For one 16-year-old sportswoman who wants to compete internationally, the prospect of a long wait was hard to take.

"She wants to represent New Zealand, to compete in a certain sport, however the organisation is unable to select her unless she gets her citizenship first," said her lawyer, Harris Gu. "However, the DIA's criteria to escalate citizenship applications like this is that applicants must provide proof that they have already been selected to compete."

He has been tracking citizenship data and said there was often no good reason why similar applications could be dealt with quickly, or could take more than a year.

Lawyer Harris Gu.

Lawyer Harris Gu. Photo: Screenshot / Queen City Law

"Applications can be approved within a week, and I've dealt with applications like that," said Gu. "Mine is as fast as about three weeks, and I just don't understand why. Because we compare two applications, almost identical situations, they're good in health, they're good in character, they have nothing to declare, they're similar ages. They are also employed, they went through tertiary education, but they just have different outcomes in terms of processing timeframes."

He believed a faulty algorithm might be to blame, and that there were not enough staff to deal with manual assessments.

The managing director of Gu's company, Queen City Law, Marcus Beveridge, was angry at what he describes as incompetence, and delays which could deter talented people from settling and investing in New Zealand.

"They're extremely high net worth, they're trying to invest substantial money here when our economy is on its knees. And one of them's pledged to make a donation, six figures, for children who have parents who are in prison. And it's taken two years for [DIA] to sort of open the file."

Internal Affairs said in a statement it was working to reduce citizenship wait times.

"Over the last month there has been an increase in the number of decisions made," said a spokesperson. "The volume of decisions made in April was 3355 compared to 2477 in March.

"The number of decisions made depends on factors such as the number of applications that are processed through automated queues and the allocation of staff between different queues.
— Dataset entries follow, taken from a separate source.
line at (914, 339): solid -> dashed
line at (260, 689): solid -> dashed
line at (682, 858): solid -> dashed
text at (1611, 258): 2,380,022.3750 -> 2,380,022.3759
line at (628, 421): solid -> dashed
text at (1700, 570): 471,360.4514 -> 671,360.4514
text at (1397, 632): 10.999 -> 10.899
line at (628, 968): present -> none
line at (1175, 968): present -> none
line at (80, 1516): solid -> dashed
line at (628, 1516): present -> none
"The Department is currently focusing resource on our oldest applications, which take longer to process. This is reflected in the volume of decisions made over the past few months."

There was no 'maximum time limit' on how long decisions can take and each application has to be considered against criteria in the Citizenship Act.

The oldest application on file was June 2015.

"Not all citizenship by grant applications are the same. While some can be assessed faster using automated checks, others might require manual intervention by a case officer. Applications requiring manual checks may take longer. Some of these non-automated checks rely on information from sources outside of New Zealand, which can cause additional delays."